Progress M-21M (Прогресс М-21М), identified by NASA as Progress 53P, was a Progress spacecraft used by Roskosmos to resupply the International Space Station (ISS) during 2013. Progress M-21M was built by RKK Energia.

==Launch==
The spacecraft was launched on time at 20:53:06 UTC on 25 November 2013 from the Baikonur Cosmodrome in Kazakhstan.

==Docking==
The Kurs-NA docking system was tested by Progress M-21M during a fly-by of the ISS on 28 November 2013. Progress M-21M later docked with the ISS on 29 November 2013 at 22:30:20 UTC.

==Cargo==
Progress M-21M delivers goods to the ISS, as fuel components, water, service equipment, equipment for scientific experiments, containers with food, and parcels for the crew.
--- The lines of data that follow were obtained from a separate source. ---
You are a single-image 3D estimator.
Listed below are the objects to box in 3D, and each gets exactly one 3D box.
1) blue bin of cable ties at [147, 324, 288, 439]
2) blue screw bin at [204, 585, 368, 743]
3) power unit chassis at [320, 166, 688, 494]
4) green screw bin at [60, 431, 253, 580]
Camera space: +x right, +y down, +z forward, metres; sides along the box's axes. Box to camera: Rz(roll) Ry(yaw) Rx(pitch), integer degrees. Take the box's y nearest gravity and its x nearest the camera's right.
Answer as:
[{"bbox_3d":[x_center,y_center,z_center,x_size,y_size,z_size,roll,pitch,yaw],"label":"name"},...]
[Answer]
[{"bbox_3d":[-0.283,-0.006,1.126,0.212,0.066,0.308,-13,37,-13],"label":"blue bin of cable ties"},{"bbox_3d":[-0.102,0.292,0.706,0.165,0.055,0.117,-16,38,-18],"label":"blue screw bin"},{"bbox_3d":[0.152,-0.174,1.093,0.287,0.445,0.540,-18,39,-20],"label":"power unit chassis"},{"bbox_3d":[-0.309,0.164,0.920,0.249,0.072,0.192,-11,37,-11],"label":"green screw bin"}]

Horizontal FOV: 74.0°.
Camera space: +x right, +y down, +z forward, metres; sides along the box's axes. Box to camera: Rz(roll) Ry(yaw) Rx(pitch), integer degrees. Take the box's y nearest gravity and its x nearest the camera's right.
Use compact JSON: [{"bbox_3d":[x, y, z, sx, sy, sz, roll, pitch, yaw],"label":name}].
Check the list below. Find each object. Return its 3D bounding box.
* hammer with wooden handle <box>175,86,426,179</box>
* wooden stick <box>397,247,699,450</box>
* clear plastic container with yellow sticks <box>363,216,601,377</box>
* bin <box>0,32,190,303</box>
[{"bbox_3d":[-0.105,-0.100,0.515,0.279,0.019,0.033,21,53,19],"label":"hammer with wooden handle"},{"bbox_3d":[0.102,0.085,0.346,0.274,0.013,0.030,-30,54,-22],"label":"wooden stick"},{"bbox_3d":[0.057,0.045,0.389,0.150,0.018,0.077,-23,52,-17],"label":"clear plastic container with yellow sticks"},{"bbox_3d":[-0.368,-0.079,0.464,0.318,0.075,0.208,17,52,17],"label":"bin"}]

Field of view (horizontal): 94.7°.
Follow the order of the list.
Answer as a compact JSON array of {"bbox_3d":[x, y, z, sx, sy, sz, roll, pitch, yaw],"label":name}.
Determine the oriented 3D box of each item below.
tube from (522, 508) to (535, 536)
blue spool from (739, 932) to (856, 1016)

The total mass of all delivered goods is 2398 pounds.

==Orbit change==
On 13 March 2014, Progress M-21M was used to raise the orbit of the ISS by "two kilometers" after an engine burn of "almost ten minutes".

==Kurs-NA docking system re-test==
Due to problems with the Kurs-NA docking system during the last test in November 2013, another test with the system was successfully done during a two-day free flying period in April 2014. Progress M-21M undocked from the Zvezda module at 08:58 UTC on 23 April 2014 and was guided back to the same docking port two days later, docking at 12:13 UTC on 25 April 2014.

==Undocking and reentry==
Progress M-21M undocked from the ISS on 9 June 2014 at 13:29 UTC and was deorbited the same day at 17:23 UTC.